Binnenland

Peuteren aan de grenzen

Soms geeft ze de componist die haar psalmtekst op muziek zet een melodie-idee mee. Maar als hij zich daar niet aan houdt, is dat voor Liesbeth Goedbloed geen probleem. „Misschien neem ik mijn eigen mening niet serieus genoeg. Ik denk al snel: ik ben dichter, geen componist”, zegt de jongste berijmer van het Psalmen voor Nu-project, waarin de oude psalmen op moderne muziek worden gezet.

Mariëlle Buys
23 March 2006 10:04Gewijzigd op 14 November 2020 03:35

„Elke keer als ik een idee heb, blijkt de componist het beter te weten. Psalm 77 is aangrijpend. Daar hoort een dramatische melodie bij, dacht ik. Maar de componist kwam juist met iets rustigs. En ik moest toegeven, het maakte de tekst sterker.”Soms sneuvelen ook tekstpassages. „De ene componist gaat echt voor jouw tekst, de ander vraagt wel eens aanpassingen ter wille van de melodie.”

De oude taal van de berijming uit 1773 laat de dichter niet los, ook al moet ze in de psalmen hedendaags Nederlands gebruiken. „Die berijming is me dierbaar, daar ben ik mee opgegroeid. Ik probeer bepaalde zinswendingen terug te laten komen in mijn versies. Neem Psalm 103. „En gij, mijn ziel,/ loof gij Hem bovenal”, staat daar. Ik heb ervan gemaakt: „Maar jij, ziel,/ jij vooral.” Ik zet de Psalmen voor Nu graag in die traditie.
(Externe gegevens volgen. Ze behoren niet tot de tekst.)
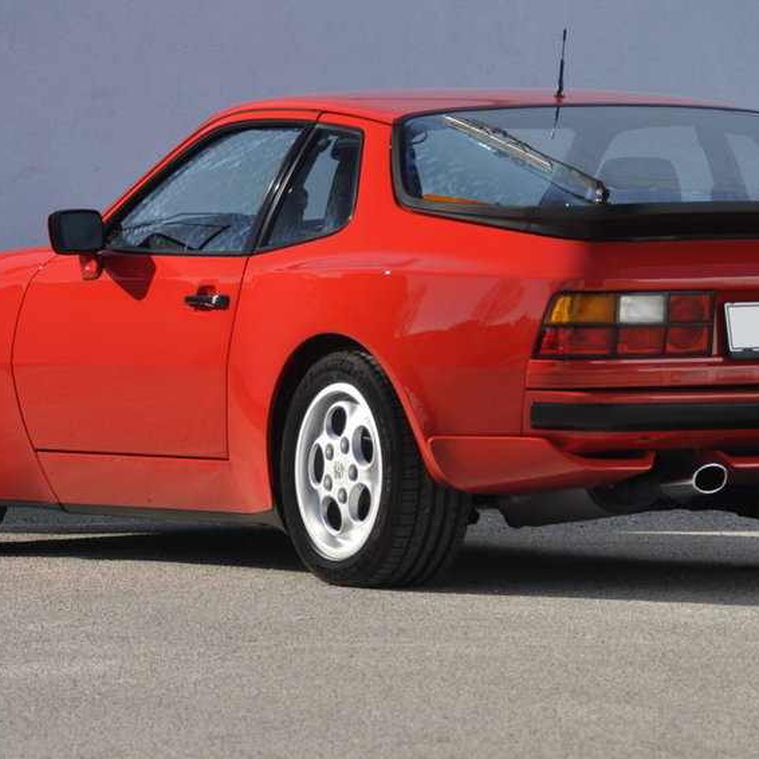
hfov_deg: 4.9
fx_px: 8850
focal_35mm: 357
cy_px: 392
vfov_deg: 4.9
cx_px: 434
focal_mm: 155
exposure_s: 1/500
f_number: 6
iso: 500
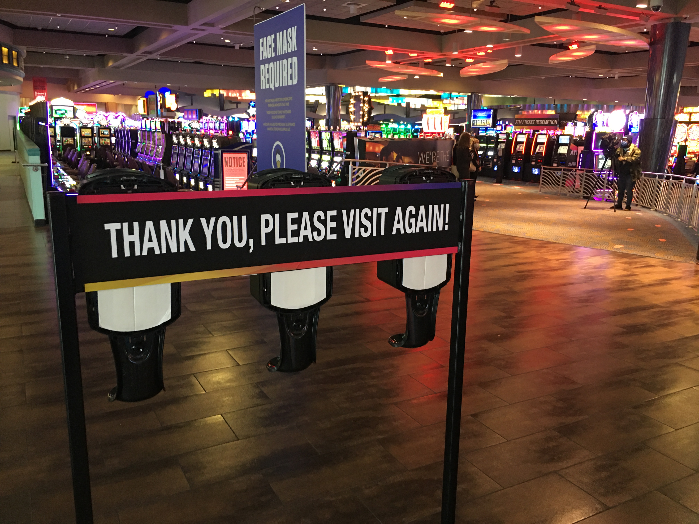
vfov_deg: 48.2
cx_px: 350
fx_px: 586
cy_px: 262
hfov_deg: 61.7
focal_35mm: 29
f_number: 2.2
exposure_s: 1/8
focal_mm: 4.15
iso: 80
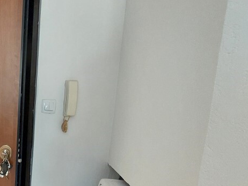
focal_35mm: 27
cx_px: 6
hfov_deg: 53.1
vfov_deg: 51.2
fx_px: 194
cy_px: 107
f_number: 2.2
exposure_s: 1/25
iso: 500
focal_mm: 1.74
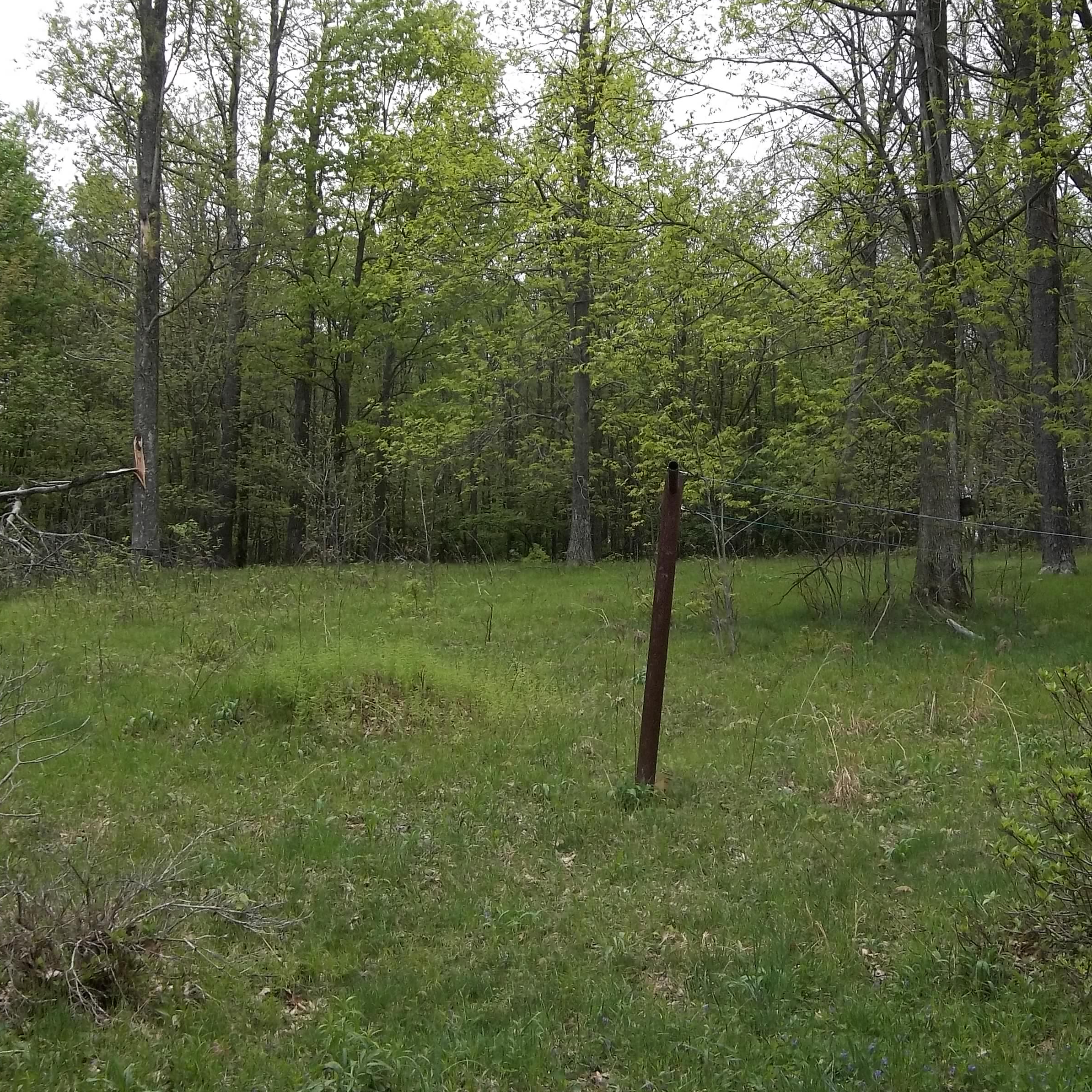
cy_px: 541
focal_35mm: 46
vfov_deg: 36.8
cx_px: 646
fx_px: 1642
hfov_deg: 36.7
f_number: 3.5
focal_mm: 4.9
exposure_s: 1/500
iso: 80
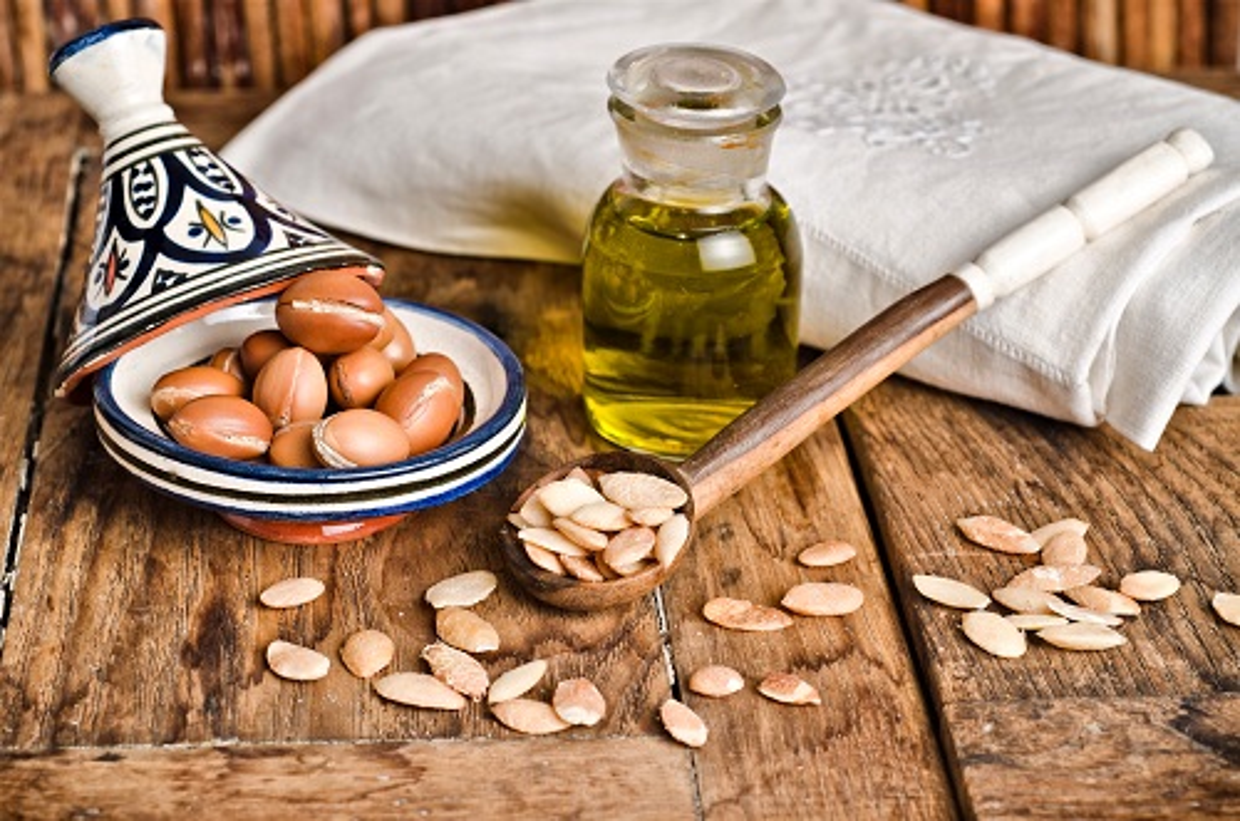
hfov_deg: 22.7
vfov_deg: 15.1
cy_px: 410
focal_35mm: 90
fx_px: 3093
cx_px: 620
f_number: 8
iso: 100
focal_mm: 60
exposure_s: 1/5
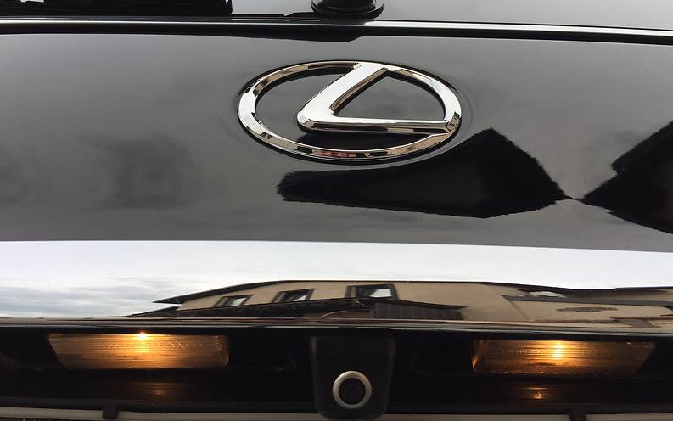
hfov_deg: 61.2
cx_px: 339
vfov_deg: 40.6
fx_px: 569
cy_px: 203
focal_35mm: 31
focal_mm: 4.2
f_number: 2.2
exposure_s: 1/670
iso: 32
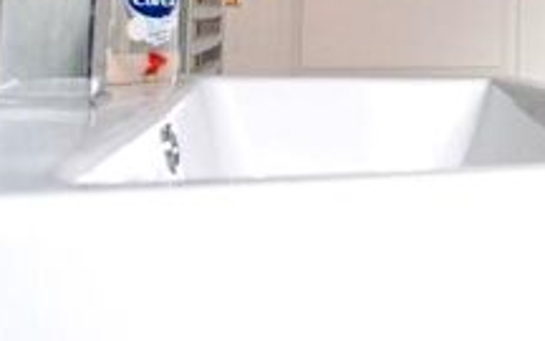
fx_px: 787
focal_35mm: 53
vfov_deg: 23.3
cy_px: -10
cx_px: 790
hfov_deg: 27.8
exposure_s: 1/80
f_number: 6.3
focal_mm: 16
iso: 4000
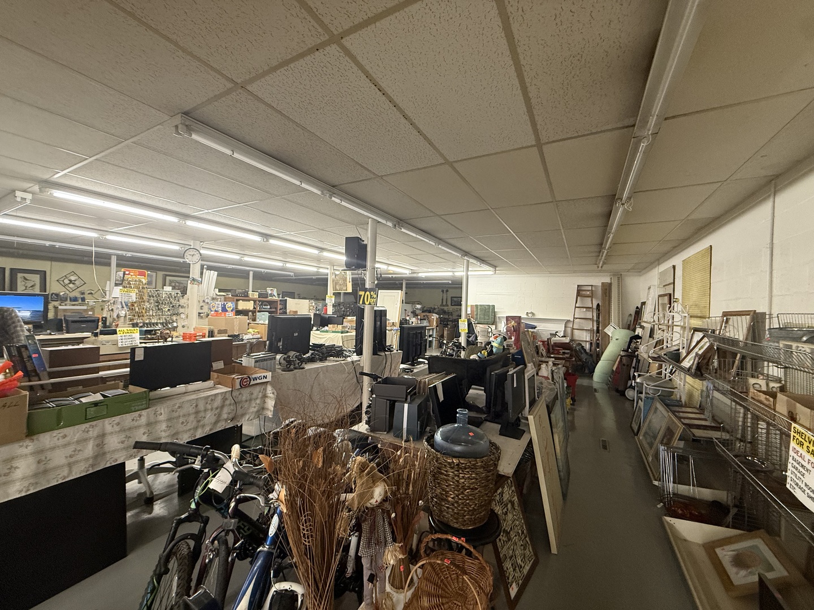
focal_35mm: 14
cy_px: 305
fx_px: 329
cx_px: 407
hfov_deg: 102.1
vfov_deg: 85.7
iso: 250
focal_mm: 2.22
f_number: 2.2
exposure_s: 1/60
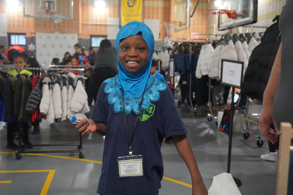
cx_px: 146
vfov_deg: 31.9
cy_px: 98
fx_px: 342
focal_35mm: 42
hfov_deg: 46.4
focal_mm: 28
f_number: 4.5
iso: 2500
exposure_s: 1/160
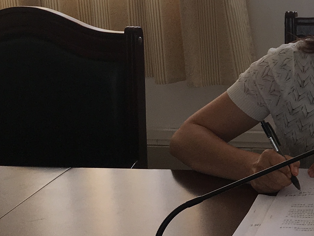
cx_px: 550
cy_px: 73
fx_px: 925
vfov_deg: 14.5
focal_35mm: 102
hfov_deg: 16.4
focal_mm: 4.15
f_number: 2.2
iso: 25
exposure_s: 1/50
Soms voel ik me binnen het team de ambassadeur van 1773.”

Anderzijds wil de psalmberijmer ook aansluiten bij haar 21e-eeuwse publiek. Psalm 14, waar -in de woordtaal van 1773- de dwaas zegt dat er geen God is, dichtte ze als: Voor jou zorgt niemand/ God is dood. „Dat is een heel moderne gedachte, dat God dood zou zijn.”

Psalmteksten berijmen is volgens Goedbloed makkelijker én moeilijker dan eigen gedichten maken. „Je weet waarover je moet schrijven, dat maakt het eenvoudiger. Maar normaal ben ik niet zo vormvast, waardoor het dichten tegelijkertijd ook weer moeilijker is.”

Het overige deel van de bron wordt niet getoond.